PROBLEM TO WORK ON: The range starts at the line containing "right elbow: (521, 495)" and ends at the last line of the records below. Reproduce those lines exactly.

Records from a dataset
════════════════

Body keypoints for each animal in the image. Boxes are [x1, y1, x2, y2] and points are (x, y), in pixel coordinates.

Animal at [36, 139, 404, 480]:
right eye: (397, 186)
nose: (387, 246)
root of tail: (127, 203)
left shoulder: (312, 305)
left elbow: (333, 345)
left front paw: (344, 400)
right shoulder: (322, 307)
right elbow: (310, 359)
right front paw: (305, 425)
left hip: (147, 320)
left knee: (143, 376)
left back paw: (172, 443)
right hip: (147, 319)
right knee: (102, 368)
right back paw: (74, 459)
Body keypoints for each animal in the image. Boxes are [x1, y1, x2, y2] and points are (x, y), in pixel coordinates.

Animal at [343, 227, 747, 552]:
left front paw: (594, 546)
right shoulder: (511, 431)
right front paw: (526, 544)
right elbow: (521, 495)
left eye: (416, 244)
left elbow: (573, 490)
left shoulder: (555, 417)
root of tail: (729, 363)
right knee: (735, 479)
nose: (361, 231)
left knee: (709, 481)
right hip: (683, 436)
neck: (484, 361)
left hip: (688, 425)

════════════════

YOUR SOLUTION:
right elbow: (521, 495)
left eye: (416, 244)
left elbow: (573, 490)
left shoulder: (555, 417)
root of tail: (729, 363)
right knee: (735, 479)
nose: (361, 231)
left knee: (709, 481)
right hip: (683, 436)
neck: (484, 361)
left hip: (688, 425)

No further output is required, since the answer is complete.